Jim Murray, author of the Whisky Bible, agrees.

“A ceaseless experience,” he describes of Penderyn’s Madeira finish. “A gentle massaging of the taste buds. The light cocoa infusion just tops it off perfectly; more charm than Tom Jones, hitting just as many pure notes…and just a fraction of his age.”

Similarly, in 2000, Healey’s Cornish Cyder Farm distilled their debut whisky. It was the first whisky to be crafted in Cornwall in over 300 years, produced right on Healey’s Farm and then transported to nearby St. Austell’s Brewery. The spirit was inspired by St. Austell’s chief brew-master Roger Ryman after a visit to Scotland.

Isle of Man and Brittany share a similar story.

Brittany is home to Warenghem, the distillery responsible for Brittany’s first whisky, Brittany Blended Whiskey. The spirit has been described as both fresh and woody, with a rich and robust finish.

On the Isle of Man, the Manx Distillery has created its own whisky called Manx Spirit. Currently, the firm offers two formats; ManxRed, which has been distilled from blended whisky aged at five years, and ManxBlue, a beverage distilled from pure malt whisky. Intense in flavour, many are calling it “the spirit of the island.”

For Celtic Life International readers, Alpine has a few suggestions.

“If you like the classic light Irish-style then something like Teeling Small Batch or Writers Tears Copper Pot would be a great starting point. Richer, more complex styles like Redbreast from Ireland, or Springbank from Scotland, are very charming whiskies favoured by collectors.
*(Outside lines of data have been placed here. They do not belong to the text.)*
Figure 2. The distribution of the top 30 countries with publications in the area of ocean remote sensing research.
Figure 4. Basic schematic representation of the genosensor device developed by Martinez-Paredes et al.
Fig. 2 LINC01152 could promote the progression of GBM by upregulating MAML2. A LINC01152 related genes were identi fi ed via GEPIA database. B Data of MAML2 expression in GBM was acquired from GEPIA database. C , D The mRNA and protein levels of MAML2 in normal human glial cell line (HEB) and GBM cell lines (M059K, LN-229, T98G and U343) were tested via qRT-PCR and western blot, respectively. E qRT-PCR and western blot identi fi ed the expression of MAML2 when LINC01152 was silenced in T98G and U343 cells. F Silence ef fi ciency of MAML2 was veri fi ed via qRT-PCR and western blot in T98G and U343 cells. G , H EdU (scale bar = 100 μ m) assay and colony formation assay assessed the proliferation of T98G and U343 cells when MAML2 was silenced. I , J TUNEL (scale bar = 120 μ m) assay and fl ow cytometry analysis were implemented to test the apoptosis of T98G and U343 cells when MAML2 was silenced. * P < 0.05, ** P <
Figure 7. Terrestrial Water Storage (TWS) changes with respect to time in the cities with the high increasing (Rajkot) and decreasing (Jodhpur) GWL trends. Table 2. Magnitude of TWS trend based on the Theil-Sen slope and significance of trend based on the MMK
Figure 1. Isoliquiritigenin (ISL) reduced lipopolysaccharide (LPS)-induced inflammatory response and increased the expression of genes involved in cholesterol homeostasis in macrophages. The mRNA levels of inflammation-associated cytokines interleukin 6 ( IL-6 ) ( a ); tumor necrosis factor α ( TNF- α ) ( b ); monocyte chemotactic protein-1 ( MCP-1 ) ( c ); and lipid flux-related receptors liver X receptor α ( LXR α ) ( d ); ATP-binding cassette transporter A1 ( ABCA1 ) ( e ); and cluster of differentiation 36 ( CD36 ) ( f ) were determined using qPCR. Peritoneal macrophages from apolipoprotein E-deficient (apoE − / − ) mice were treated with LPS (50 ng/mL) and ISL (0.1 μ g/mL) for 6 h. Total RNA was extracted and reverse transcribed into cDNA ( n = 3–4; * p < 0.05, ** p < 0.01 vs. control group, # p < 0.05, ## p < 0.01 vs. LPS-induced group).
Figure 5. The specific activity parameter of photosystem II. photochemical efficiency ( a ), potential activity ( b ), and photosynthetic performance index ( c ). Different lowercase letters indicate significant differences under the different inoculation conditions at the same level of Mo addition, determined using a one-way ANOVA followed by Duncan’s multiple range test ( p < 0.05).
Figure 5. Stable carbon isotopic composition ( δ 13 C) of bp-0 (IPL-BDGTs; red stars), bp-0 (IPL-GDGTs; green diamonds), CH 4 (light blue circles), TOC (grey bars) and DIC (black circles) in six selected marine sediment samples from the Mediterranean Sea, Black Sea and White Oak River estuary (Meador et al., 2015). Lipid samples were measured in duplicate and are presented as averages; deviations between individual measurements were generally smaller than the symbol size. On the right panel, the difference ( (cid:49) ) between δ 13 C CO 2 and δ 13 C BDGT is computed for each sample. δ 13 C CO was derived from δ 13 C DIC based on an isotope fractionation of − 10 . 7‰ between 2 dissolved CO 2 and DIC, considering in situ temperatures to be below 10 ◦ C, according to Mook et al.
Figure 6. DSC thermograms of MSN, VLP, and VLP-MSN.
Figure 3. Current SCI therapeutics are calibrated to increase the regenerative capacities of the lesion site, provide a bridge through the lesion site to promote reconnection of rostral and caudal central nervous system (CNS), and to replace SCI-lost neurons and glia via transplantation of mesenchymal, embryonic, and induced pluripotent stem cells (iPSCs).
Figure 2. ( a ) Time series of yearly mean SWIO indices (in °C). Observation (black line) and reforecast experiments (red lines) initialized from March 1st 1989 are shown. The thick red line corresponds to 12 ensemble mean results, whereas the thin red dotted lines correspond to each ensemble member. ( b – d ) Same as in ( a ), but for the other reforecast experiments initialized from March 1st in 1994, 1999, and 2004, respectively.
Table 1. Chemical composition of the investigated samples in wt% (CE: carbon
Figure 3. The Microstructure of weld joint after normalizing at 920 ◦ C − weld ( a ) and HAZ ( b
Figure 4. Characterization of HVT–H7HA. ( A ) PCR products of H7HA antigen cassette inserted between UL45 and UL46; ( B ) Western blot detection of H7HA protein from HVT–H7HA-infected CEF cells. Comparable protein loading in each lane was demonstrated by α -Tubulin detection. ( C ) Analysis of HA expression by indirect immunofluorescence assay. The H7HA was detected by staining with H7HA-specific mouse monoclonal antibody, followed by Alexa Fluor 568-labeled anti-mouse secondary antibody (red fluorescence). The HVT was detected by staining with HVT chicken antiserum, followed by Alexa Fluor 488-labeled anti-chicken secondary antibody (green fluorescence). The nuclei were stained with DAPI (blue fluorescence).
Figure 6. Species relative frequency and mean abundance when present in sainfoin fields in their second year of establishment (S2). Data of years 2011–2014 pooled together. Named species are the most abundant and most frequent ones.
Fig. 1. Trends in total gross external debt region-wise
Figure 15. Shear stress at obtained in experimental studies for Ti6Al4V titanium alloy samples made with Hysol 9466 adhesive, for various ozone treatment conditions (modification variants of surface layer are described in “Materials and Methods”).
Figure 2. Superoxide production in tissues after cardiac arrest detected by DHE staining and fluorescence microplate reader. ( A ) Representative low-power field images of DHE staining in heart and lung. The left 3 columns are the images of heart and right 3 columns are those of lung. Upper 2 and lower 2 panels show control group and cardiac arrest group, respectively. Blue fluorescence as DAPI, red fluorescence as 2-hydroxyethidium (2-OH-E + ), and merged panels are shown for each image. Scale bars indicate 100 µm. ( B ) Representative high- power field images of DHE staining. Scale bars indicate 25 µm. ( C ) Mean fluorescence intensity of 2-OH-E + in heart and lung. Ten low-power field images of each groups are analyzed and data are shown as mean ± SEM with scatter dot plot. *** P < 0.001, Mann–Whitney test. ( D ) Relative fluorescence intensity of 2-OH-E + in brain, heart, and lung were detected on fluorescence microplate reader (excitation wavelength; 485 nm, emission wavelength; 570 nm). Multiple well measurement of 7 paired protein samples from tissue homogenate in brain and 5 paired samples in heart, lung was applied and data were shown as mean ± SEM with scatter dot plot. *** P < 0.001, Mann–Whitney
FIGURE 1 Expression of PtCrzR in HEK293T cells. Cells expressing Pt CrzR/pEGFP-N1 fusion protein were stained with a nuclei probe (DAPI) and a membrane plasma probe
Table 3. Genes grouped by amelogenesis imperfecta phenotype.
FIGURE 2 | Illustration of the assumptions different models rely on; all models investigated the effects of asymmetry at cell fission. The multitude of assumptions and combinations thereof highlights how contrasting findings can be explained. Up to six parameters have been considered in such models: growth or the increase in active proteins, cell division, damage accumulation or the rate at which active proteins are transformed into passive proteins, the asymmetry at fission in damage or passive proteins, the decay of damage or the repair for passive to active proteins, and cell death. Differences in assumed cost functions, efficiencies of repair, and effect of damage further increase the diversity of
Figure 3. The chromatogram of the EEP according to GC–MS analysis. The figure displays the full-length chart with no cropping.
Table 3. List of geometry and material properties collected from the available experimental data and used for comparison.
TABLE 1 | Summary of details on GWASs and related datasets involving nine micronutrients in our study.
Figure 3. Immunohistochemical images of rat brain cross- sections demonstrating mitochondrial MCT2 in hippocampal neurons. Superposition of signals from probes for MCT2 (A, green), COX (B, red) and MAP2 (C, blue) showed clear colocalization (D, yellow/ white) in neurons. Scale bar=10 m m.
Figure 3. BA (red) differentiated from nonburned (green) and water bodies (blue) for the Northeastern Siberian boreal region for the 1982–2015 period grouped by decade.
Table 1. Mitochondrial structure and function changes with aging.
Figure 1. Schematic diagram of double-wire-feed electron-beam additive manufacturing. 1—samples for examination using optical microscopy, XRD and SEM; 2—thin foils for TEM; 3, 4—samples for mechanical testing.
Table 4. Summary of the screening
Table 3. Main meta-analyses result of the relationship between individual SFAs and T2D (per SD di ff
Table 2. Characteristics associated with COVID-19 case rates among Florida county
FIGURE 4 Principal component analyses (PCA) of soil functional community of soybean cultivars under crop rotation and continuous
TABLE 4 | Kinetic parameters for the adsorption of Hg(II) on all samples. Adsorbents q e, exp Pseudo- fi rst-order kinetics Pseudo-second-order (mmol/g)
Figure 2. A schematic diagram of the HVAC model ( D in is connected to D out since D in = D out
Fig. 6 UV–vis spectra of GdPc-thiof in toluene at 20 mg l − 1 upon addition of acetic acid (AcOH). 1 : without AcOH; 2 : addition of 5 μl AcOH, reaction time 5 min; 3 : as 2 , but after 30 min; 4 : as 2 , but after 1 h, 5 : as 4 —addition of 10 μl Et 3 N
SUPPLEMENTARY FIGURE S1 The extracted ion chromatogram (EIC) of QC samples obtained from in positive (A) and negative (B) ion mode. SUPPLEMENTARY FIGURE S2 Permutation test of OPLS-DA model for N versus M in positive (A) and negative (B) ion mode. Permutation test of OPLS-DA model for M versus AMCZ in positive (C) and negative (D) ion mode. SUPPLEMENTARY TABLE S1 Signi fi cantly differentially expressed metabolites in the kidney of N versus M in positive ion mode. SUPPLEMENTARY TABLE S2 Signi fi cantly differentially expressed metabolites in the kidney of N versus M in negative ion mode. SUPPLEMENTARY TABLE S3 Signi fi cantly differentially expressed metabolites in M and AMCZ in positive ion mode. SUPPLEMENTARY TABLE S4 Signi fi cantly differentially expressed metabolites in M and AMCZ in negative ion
If you like your spirits with a bit of smokiness then Laphroaig, Kilchoman, and Ardbeg from Scotland, or Connemara from Ireland, are good examples of the style.

“In terms of some of my own favourites, Ireland’s Midleton Distillery still rules the roost, but there are a few that are catching up very quickly. Scotland has almost too many to choose from, but Springbank, Macallan, Isle of Arran and Glengoyne are currently making stunning single-malts.”

Alpine acknowledges that, though the sector is currently booming, there is a still room for more growth.

“The industry in Ireland has diversified a lot recently as distilleries learn and experiment with different methods and styles. Even a well-established producer like Midleton has been exploring new avenues with the Method and Madness range. Other distilleries are looking at single origin barley whiskies, as well as new and interesting wood finishes.

“There are always ways to improve. The challenge right now is that there is not enough mature whisky to cope with demand. Producers must look at ways to make young whisky taste better. The alternative is to restrict supply and wait for their maturing stock to age a little more. The other side to that story is that the market could quite possibly be flooded with new whiskies once existing stock reaches legal maturity.

“Most people are cautiously optimistic,” he continues.

“There is a history of boom and bust in the sector, but hopefully lessons have been learned from previous experiences.”

“The difference now is that there is a truly global market for Irish and Scottish whiskies, and there is more emphasis on quality than before as drinkers moving away from blended whiskies to single-malt and single-pot still styles.”

In the end, Apline believes the most important thing is to know your own personal preferences.

“You need to find out what styles you like and seek out more whiskies with a similar flavour. A good whisky should not taste harsh, but should have good intensity of flavour and finish without seeming hot or astringent.

“Try to go to an organized tasting or visit a shop like ours where you can sample two or three whiskies before buying a bottle. Even people who claim to dislike whisky are likely to find at least one that they like. The trick is to figure what styles appeal to you personally.”